A reporter and I are having a good-natured disagreement: He says yes, and I say no.
The increase in question (I've simplified it for this example) was 150 percent. There's no arguing that; it's just math. To me, that translates to growing 1 1/2 times. The reporter points out that growing 1 1/2 times sounds far less impressive than doubling-and-getting-halfway-to-tripling. At first glance, it sounds like a mere 50 percent increase. I see his point, and besides that, nobody would ever say something "grew 1 1/2 times." I would say the amount grew 150 percent. The writer proposed "more than doubled," which sounds more striking even though it's less precise, and even though the amount much more than doubled, and that was fine with me.
But he still thinks I'm wrong. Let's examine the point further. For starters, I'll add by to the sentence, so it can't be read as meaning that the amount grew on two or three occasions. Then let's raise the stakes. Because double is such a handy word, I think "grew two times" is almost as unlikely a phrase as "grew one time" or "grew 1 1/2 times." Triple and quadruple are viable words as well, if less common, and I'll skip quintuple just for good measure.

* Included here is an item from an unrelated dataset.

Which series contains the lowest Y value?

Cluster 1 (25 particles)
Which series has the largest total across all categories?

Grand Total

So let's say I started with $100 and ended up with $600. My money sextupled, but few would say that. Now then: Did it grow six times? It multiplied six times, and the result is six times the original amount, but it grew 500, not 600, percent. So which model does the grow by ___ times expression follow, the multiplication or the percentage change?

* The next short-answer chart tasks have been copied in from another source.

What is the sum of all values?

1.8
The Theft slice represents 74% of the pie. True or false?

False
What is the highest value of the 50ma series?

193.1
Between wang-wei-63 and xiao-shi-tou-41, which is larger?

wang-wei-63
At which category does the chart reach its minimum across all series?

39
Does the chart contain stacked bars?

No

Here's how I do the math: Even though nobody would say something "grew by one time," that would have to mean it doubled -- which, inconveniently enough, means growing by 100, not 200, percent. So if doubling is growing one time, tripling is growing two times, quadrupling is growing three times, quintupling is growing four times and sextupling is growing five times. You don't get to count the return on your original investment as an increase, though that issue gets confused a little in the casino, where a big "99 percent" return on a slot machine means you're losing a dollar of every hundred you put in (note the use of the correct word return there).
My friendly adversary pointed me to a dictionary that defines the verb triple as meaning "to increase three times in size or amount." And there is the -fold model. A twofold increase is doubling, a threefold increase is tripling, and so on. To which I respond: None of the dictionaries on my shelves are that sloppy, and those shelves also hold an otherwise wonderful usage book in which the author is tripped up by -fold, insisting that tripling would be a twofold increase. (It's a special case, -fold, because "a onefold increase" is not only never used but also impossible. You can fold something in two or three or more, but you can't fold it in one.)
Whatever the answer, as I told the reporter, the fact that we're disagreeing should be a clue that such a reference would be unacceptably ambiguous. You have people like me, in the "Do the math" school, and you have people like him, in the "Aw, c'mon, everybody knows what that means" school. My bottom line, as with the dispute over "times more" vs. "times as much as," is that we're dealing with a confusing and ultimately bankrupt expression. When you're tempted to say "three times more," make it "three times as much as." When you're tempted to say "grew three times," say "multiplied three times" or "grew 200 percent" or "tripled."